**PASSAGE TO READ**:
▼
Scrolling around the virtual world, a theme that always surfaces is our disrespect for the Earth

I have used the free computer program Google Earth Pro for a variety of useful situations in my life. I've targeted unique natural areas to explore and film for my Hidden Corners nature documentaries, and I've overlaid historic images to discover where old growth forests are hiding.

The program has helped me optimize travel routes and scope out potential obstacles and wonders alike. Aside from all of that, my embarrassingly huge amount of hours on this program have showcased some bizarre and blunt realities of our human impact on the natural world — and one another. Scrolling around the virtual world, a theme that always surfaces for me is the brazen disrespect for the Earth. If the Earth could shake, it would flick us off like fleas on an unwelcome plague, because what we are doing to the planet is simply unsustainable. You can see it from space. You know this already, but allow me to provide some seriously descriptive visuals.

In the metropolis of Lagos, Nigeria, I found an entire urban shoreline where garbage was being disposed into the lagoon in unfathomable amounts. We're not talking about the litter you see on our Ontario highway off-ramps in the ditch. We're talking about layers several feet high descending into the water. The historic shoreline would have likely been mangroves and palm trees, replete with fish breeding among their submerged roots. This spot is now represented as a stagnant and festering heap of all garbage sorts.
▲
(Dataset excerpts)
▼
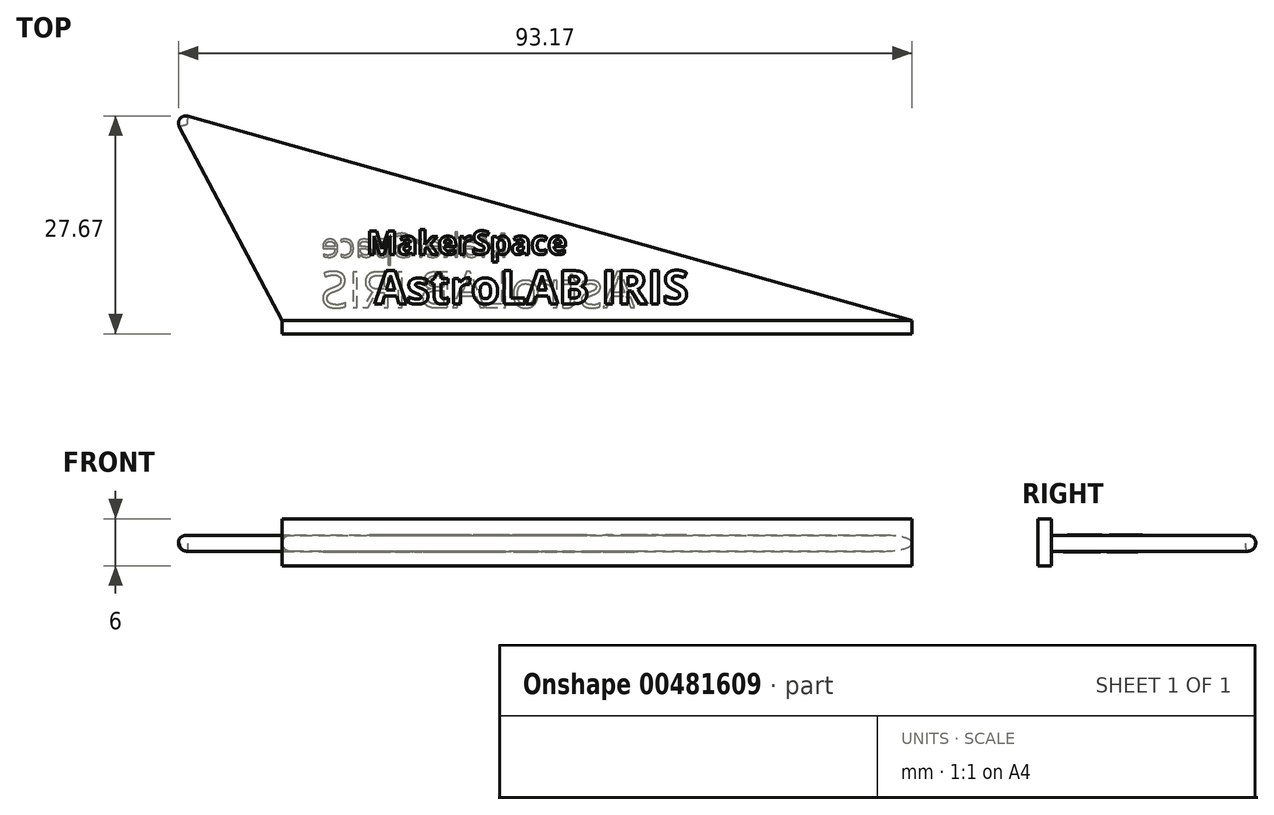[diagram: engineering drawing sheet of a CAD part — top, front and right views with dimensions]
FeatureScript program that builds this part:
annotation { "Feature Type Name" : "Feature", "Feature Type Description" : "" }
export const myFeature = defineFeature(function(context is Context, id is Id, definition is map)
    precondition{}
    {
        {
            var Q0;
            Q0=qCreatedBy(makeId("Front.planeOp"),FACE);
            var sketch = newSketch(context, id + "F0", { "sketchPlane" : qUnion([Q0])});
            skLineSegment(sketch, "E0.bottom", {"start": v(49.28, -2.87) * mm, "end": v(-30.72, -2.87) * mm});
            skLineSegment(sketch, "E0.top", {"start": v(49.28, 3.13) * mm, "end": v(-30.72, 3.13) * mm});
            skLineSegment(sketch, "E0.left", {"start": v(49.28, -2.87) * mm, "end": v(49.28, 3.13) * mm});
            skLineSegment(sketch, "E0.right", {"start": v(-30.72, -2.87) * mm, "end": v(-30.72, 3.13) * mm});
            skSolve(sketch);
        }
        {
            var Q0;
            Q0=qCreatedBy(makeId("Top.planeOp"),FACE);
            var sketch = newSketch(context, id + "F1", { "sketchPlane" : qUnion([Q0])});
            skLineSegment(sketch, "E1", {"start": v(-30.72, 0) * mm, "end": v(-44.77, 26.5) * mm});
            skLineSegment(sketch, "E2", {"start": v(-44.77, 26.5) * mm, "end": v(49.28, 0) * mm});
            skLineSegment(sketch, "E3", {"start": v(49.28, 0) * mm, "end": v(-30.72, 0) * mm});
            skSolve(sketch);
        }
        {
            var Q0;
            Q0=makeQuery(id+"F0.imprint","IMPRINT",FACE,{"disambiguationData":[TD([[makeQuery(id+"F0.imprint","IMPRINT",EDGE,{"derivedFrom":sQuery(id+"F0.wireOp",EDGE,"E0.bottom")}),-1.0]])]});
            extrude(context, id + "F2", {"entities" : qUnion([Q0]), "depth" : 1.7 * mm});
        }
        {
            var Q0;
            Q0=makeQuery(id+"F1.imprint","IMPRINT",FACE,{"disambiguationData":[TD([[makeQuery(id+"F1.imprint","IMPRINT",EDGE,{"derivedFrom":sQuery(id+"F1.wireOp",EDGE,"E1")}),-1.0]])]});
            extrude(context, id + "F3", {"entities" : qUnion([Q0]), "operationType" : NewBodyOperationType.ADD, "oppositeDirection" : true, "depth" : 1 * mm});
        }
        {
            var Q0;
            Q0=makeQuery(id+"F3.opExtrude","CAP_FACE",FACE,{"disambiguationData":[OSD([sQuery(id+"F1.wireOp",EDGE,"E1"),sQuery(id+"F1.wireOp",EDGE,"E2"),sQuery(id+"F1.wireOp",EDGE,"E3")])],"isStart":true});
            extrude(context, id + "F4", {"entities" : qUnion([Q0]), "operationType" : NewBodyOperationType.ADD, "depth" : 1 * mm});
        }
        {
            var Q0;
            Q0=makeQuery(id+"F3.opExtrude","CAP_EDGE",EDGE,{"disambiguationData":[OSD([sQuery(id+"F1.wireOp",EDGE,"E1")])],"isStart":false});
            var Q1;
            Q1=makeQuery(id+"F3.opExtrude","CAP_EDGE",EDGE,{"disambiguationData":[OSD([sQuery(id+"F1.wireOp",EDGE,"E2")])],"isStart":false});
            fillet(context, id + "F5", {"entities" : qUnion([Q0, Q1]), "radius" : 1 * mm, "tangentPropagation" : true, "allowEdgeOverflow" : false});
        }
        {
            var Q0;
            Q0=makeQuery(id+"F4.opExtrude","CAP_EDGE",EDGE,{"disambiguationData":[OSD([sQuery(id+"F1.wireOp",EDGE,"E2")])],"isStart":false});
            var Q1;
            {var subQ0=sQuery(id+"F1.wireOp",EDGE,"E2");var subQ1=sQuery(id+"F1.wireOp",EDGE,"E1");Q1=makeQuery(id+"F4.boolean.opBoolean","MERGE",EDGE,{"derivedFrom":[makeQuery(id+"F3.opExtrude","SWEPT_EDGE",EDGE,{"disambiguationData":[OSD([subQ1,subQ0])]}),makeQuery(id+"F4.opExtrude","SWEPT_EDGE",EDGE,{"disambiguationData":[OSD([subQ1,subQ0])]})]});}
            var Q2;
            Q2=makeQuery(id+"F4.opExtrude","CAP_EDGE",EDGE,{"disambiguationData":[OSD([sQuery(id+"F1.wireOp",EDGE,"E1")])],"isStart":false});
            fillet(context, id + "F6", {"entities" : qUnion([Q0, Q1, Q2]), "radius" : 0.9 * mm, "tangentPropagation" : true, "allowEdgeOverflow" : false});
        }
        {
            var Q0;
            Q0=qCreatedBy(makeId("Top.planeOp"),FACE);
            var sketch = newSketch(context, id + "F7", { "sketchPlane" : qUnion([Q0])});
            skText(sketch, "E4", { "text": "AstroLAB IRIS", "fontName": "OpenSans-Bold.ttf"});
            const initialGuessF7  = {"E4": [-0.01898, 0.00211, 1, 0, 0.00425]};
            skSetInitialGuess(sketch, initialGuessF7);
            skSolve(sketch);
        }
        {
            var Q0;
            Q0=qSketchRegion(id+"F7",true);
            extrude(context, id + "F8", {"entities" : qUnion([Q0]), "operationType" : NewBodyOperationType.ADD, "depth" : 1.1 * mm});
        }
        {
            var Q0;
            {var subQ0=sQuery(id+"F1.wireOp",EDGE,"E2");var subQ1=sQuery(id+"F1.wireOp",EDGE,"E1");Q0=makeQuery(id+"F8.boolean.opBoolean","SPLIT",FACE,{"disambiguationData":[TD([makeQuery(id+"F6.opFillet","BLEND_FACE",FACE,{"disambiguationData":[OSD([subQ1])]})])],"derivedFrom":makeQuery(id+"F4.opExtrude","CAP_FACE",FACE,{"disambiguationData":[OSD([subQ1,subQ0,sQuery(id+"F1.wireOp",EDGE,"E3")])],"isStart":false})});}
            var sketch = newSketch(context, id + "F9", { "sketchPlane" : qUnion([Q0])});
            skText(sketch, "E5", { "text": "MakerSpace", "fontName": "OpenSans-Bold.ttf"});
            const initialGuessF9  = {"E5": [-0.01997, 0.00839, 1, 0, 0.003]};
            skSetInitialGuess(sketch, initialGuessF9);
            skSolve(sketch);
        }
        {
            var Q0;
            Q0=qSketchRegion(id+"F9",true);
            extrude(context, id + "F10", {"entities" : qUnion([Q0]), "operationType" : NewBodyOperationType.ADD, "depth" : 0.1 * mm});
        }
        {
            var Q0;
            Q0=makeQuery(id+"F3.opExtrude","CAP_FACE",FACE,{"disambiguationData":[OSD([sQuery(id+"F1.wireOp",EDGE,"E1"),sQuery(id+"F1.wireOp",EDGE,"E2"),sQuery(id+"F1.wireOp",EDGE,"E3")])],"isStart":false});
            var sketch = newSketch(context, id + "F11", { "sketchPlane" : qUnion([Q0])});
            skText(sketch, "E6", { "text": "AstroLAB IRIS", "fontName": "OpenSans-Regular.ttf"});
            skLineSegment(sketch, "E7", {"start": v(32.8, 3.03) * mm, "end": v(-39.17, 3.03) * mm});
            skText(sketch, "E8", { "text": "MakerSpace", "fontName": "OpenSans-Regular.ttf"});
            const initialGuessF11  = {"E6": [0.01406, -0.00162, -1, 0, 0.00459], "E8": [-0.00198, -0.00805, -1, 0, 0.003]};
            skSetInitialGuess(sketch, initialGuessF11);
            skSolve(sketch);
        }
        {
            var Q0;
            Q0 = qSketchRegion(id + "F11", true);
            extrude(context, id + "F12", {"entities" : qUnion([Q0]), "operationType" : NewBodyOperationType.ADD, "depth" : 0.1 * mm});
        }
    });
▲
**PROMPT**:
Copy out the Google Earth piece in full, word for word. Work only from the text and leave the material aside.

**THE OUTPUT**:
Scrolling around the virtual world, a theme that always surfaces is our disrespect for the Earth

I have used the free computer program Google Earth Pro for a variety of useful situations in my life. I've targeted unique natural areas to explore and film for my Hidden Corners nature documentaries, and I've overlaid historic images to discover where old growth forests are hiding.

The program has helped me optimize travel routes and scope out potential obstacles and wonders alike. Aside from all of that, my embarrassingly huge amount of hours on this program have showcased some bizarre and blunt realities of our human impact on the natural world — and one another. Scrolling around the virtual world, a theme that always surfaces for me is the brazen disrespect for the Earth. If the Earth could shake, it would flick us off like fleas on an unwelcome plague, because what we are doing to the planet is simply unsustainable. You can see it from space. You know this already, but allow me to provide some seriously descriptive visuals.

In the metropolis of Lagos, Nigeria, I found an entire urban shoreline where garbage was being disposed into the lagoon in unfathomable amounts. We're not talking about the litter you see on our Ontario highway off-ramps in the ditch. We're talking about layers several feet high descending into the water. The historic shoreline would have likely been mangroves and palm trees, replete with fish breeding among their submerged roots. This spot is now represented as a stagnant and festering heap of all garbage sorts.